A. 同じ敷地と要望で両方の提案を出してもらうのが分かりやすいです。
間取り、窓、断熱、耐震、外壁、総額、将来の維持管理をそろえて比較してください。
積水ハウスならシャーウッドと鉄骨を同じ会社で検討できるため、構造を決め切れていない段階でも比較しやすいでしょう。
木造ハウスメーカー比較まとめ
木造住宅は、木の雰囲気だけで選ぶと比較の大事な部分を見落とします。
軸組、枠組壁、木質パネル、独自構法によって家を支える仕組みが違い、接合部や構造計算の考え方も各社で異なります。

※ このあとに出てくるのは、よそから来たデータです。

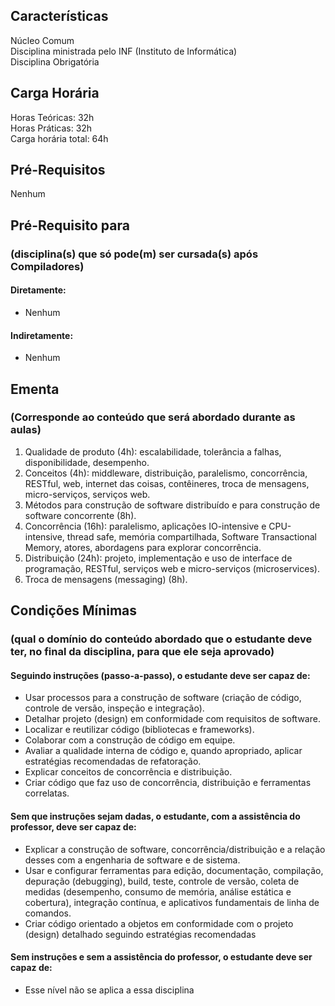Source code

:## Características  
Núcleo Comum  
Disciplina ministrada pelo INF (Instituto de Informática)  
Disciplina Obrigatória  

## Carga Horária  
Horas Teóricas: 32h  
Horas Práticas: 32h  
Carga horária total: 64h  

## Pré-Requisitos   
Nenhum

## Pré-Requisito para  
### (disciplina(s) que só pode(m) ser cursada(s) após Compiladores)  
  
#### Diretamente:
* Nenhum

#### Indiretamente:  
* Nenhum

## Ementa  
### (Corresponde ao conteúdo que será abordado durante as aulas)  
1.  Qualidade de produto (4h): escalabilidade, tolerância a falhas, disponibilidade, desempenho.
2.  Conceitos (4h): middleware, distribuição, paralelismo, concorrência, RESTful, web, internet das coisas, contêineres, troca de mensagens, micro-serviços, serviços web.
3.  Métodos para construção de software distribuído e para construção de software concorrente (8h).
4.  Concorrência (16h): paralelismo, aplicações IO-intensive e CPU-intensive, thread safe, memória compartilhada, Software Transactional Memory, atores, abordagens para explorar concorrência.
5.  Distribuição (24h): projeto, implementação e uso de interface de programação, RESTful, serviços web e micro-serviços (microservices).
6.  Troca de mensagens (messaging) (8h).  

## Condições Mínimas  
### (qual o domínio do conteúdo abordado que o estudante deve ter, no final da disciplina, para que ele seja aprovado)  

#### Seguindo instruções (passo-a-passo), o estudante deve ser capaz de:  
* Usar processos para a construção de software (criação de código, controle de versão, inspeção e integração).
* Detalhar projeto (design) em conformidade com requisitos de software.
* Localizar e reutilizar código (bibliotecas e frameworks).
* Colaborar com a construção de código em equipe.
* Avaliar a qualidade interna de código e, quando apropriado, aplicar estratégias recomendadas de refatoração.
* Explicar conceitos de concorrência e distribuição.
* Criar código que faz uso de concorrência, distribuição e ferramentas correlatas.

#### Sem que instruções sejam dadas, o estudante, com a assistência do professor, deve ser capaz de:  
* Explicar a construção de software, concorrência/distribuição e a relação desses com a engenharia de software e de sistema.
* Usar e configurar ferramentas para edição, documentação, compilação, depuração (debugging), build, teste, controle de versão, coleta de medidas (desempenho, consumo de memória, análise estática e cobertura), integração contínua, e aplicativos fundamentais de linha de comandos.
* Criar código orientado a objetos em conformidade com o projeto (design) detalhado seguindo estratégias recomendadas

#### Sem instruções e sem a assistência do professor, o estudante deve ser capaz de:  
* Esse nível não se aplica a essa disciplina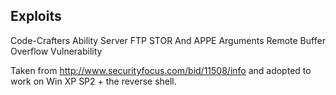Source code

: Exploits 
----
Code-Crafters Ability Server FTP STOR And APPE Arguments Remote Buffer Overflow Vulnerability

Taken from http://www.securityfocus.com/bid/11508/info and adopted to work on Win XP SP2 + the reverse shell.
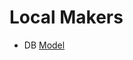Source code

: # Local Makers
* DB [Model](https://lucid.app/lucidchart/f4a59bd2-b63e-4fbc-8228-56761f02a387/edit?view_items=louv_dUn~c1M&invitationId=inv_e460fbe2-cc23-4c1a-91cf-035373bf065b)
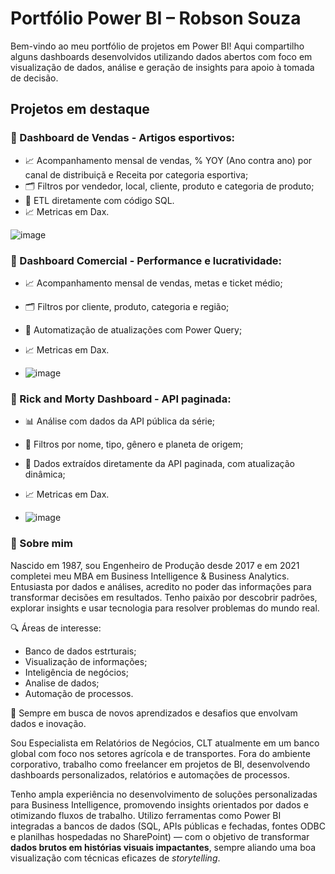 # Portfólio Power BI – Robson Souza

Bem-vindo ao meu portfólio de projetos em Power BI! Aqui compartilho alguns dashboards desenvolvidos utilizando dados abertos com foco em visualização de dados, análise e geração de insights para apoio à tomada de decisão.

## Projetos em destaque

### 🛒 Dashboard de Vendas - Artigos esportivos:

- 📈 Acompanhamento mensal de vendas, % YOY (Ano contra ano) por canal de distribuiçã e Receita por categoria esportiva;
- 🗂️ Filtros por vendedor, local, cliente, produto e categoria de produto;
- 🚀 ETL diretamente com código SQL.
- 📈 Metricas em Dax.
  
![image](https://github.com/user-attachments/assets/402384df-44f1-4b5f-a409-6188be83dbb0)


### 🛒 Dashboard Comercial - Performance e lucratividade:
- 📈 Acompanhamento mensal de vendas, metas e ticket médio;
- 🗂️ Filtros por cliente, produto, categoria e região;
- 🚀 Automatização de atualizações com Power Query;
- 📈 Metricas em Dax.

- ![image](https://github.com/user-attachments/assets/cb7028b8-e2ea-4ce9-a3ec-6d9cecc67949)


### 🧪 Rick and Morty Dashboard - API paginada:
- 📊 Análise com dados da API pública da série;
- 🎯 Filtros por nome, tipo, gênero e planeta de origem;
- 🚀 Dados extraídos diretamente da API paginada, com atualização dinâmica;
- 📈 Metricas em Dax.

- ![image](https://github.com/user-attachments/assets/4f294210-042b-4364-9b06-7b7ca702154a)

### 👋 Sobre mim

Nascido em 1987, sou Engenheiro de Produção desde 2017 e em 2021 completei meu MBA em Business Intelligence & Business Analytics. Entusiasta por dados e análises, acredito no poder das informações para transformar decisões em resultados. Tenho paixão por descobrir padrões, explorar insights e usar tecnologia para resolver problemas do mundo real.

🔍 Áreas de interesse:
- Banco de dados estrturais;
- Visualização de informações;
- Inteligência de negócios;
- Analise de dados;
- Automação de processos.
  

🚀 Sempre em busca de novos aprendizados e desafios que envolvam dados e inovação.

Sou Especialista em Relatórios de Negócios, CLT atualmente em um banco global com foco nos setores agrícola e de transportes. Fora do ambiente corporativo, trabalho como freelancer em projetos de BI, desenvolvendo dashboards personalizados, relatórios e automações de processos.

Tenho ampla experiência no desenvolvimento de soluções personalizadas para Business Intelligence, promovendo insights orientados por dados e otimizando fluxos de trabalho. Utilizo ferramentas como Power BI integradas a bancos de dados (SQL, APIs públicas e fechadas, fontes ODBC e planilhas hospedadas no SharePoint) — com o objetivo de transformar **dados brutos em histórias visuais impactantes**, sempre aliando uma boa visualização com técnicas eficazes de *storytelling*.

さらに、断熱性能は壁の厚みだけ、耐震性能は木材の樹種だけでは決まりません。
無垢材についても、構造材なのか床なのかを分けて見ることが大切です。
- 木造軸組・2×6・独自構法の違いを確認する
- 耐震等級と断熱等性能等級を同条件で比べる
- 構造材と無垢床を分けて木材を見る
- 檜は使用部位と商品名まで確認する
- 大開口や吹き抜けは性能とセットで判断する
- 同じ要望書で2社から3社へ提案を依頼する
住友林業、一条工務店、三井ホーム、ミサワホーム、日本ハウスHD、タマホーム、アキュラホームには、それぞれ選ぶ理由があります。
積水ハウスのシャーウッドも、木造の構造技術、設計、外壁、長期サポートをまとめて比べたい人には有力な候補です。
そしてシャーウッドを検討するなら、鉄骨との社内比較までできる担当者と出会い、同じ要望と予算で木造と鉄骨を比べることをおすすめします。
あなたに合う木造住宅は、ランキングの一位ではなく、「この工法、この性能、この素材、この間取りなら納得できる」と自分の言葉で説明できる一社です。
そこまで比べて選べれば、木造ハウスメーカー選びはかなり納得感のあるものになりますよ。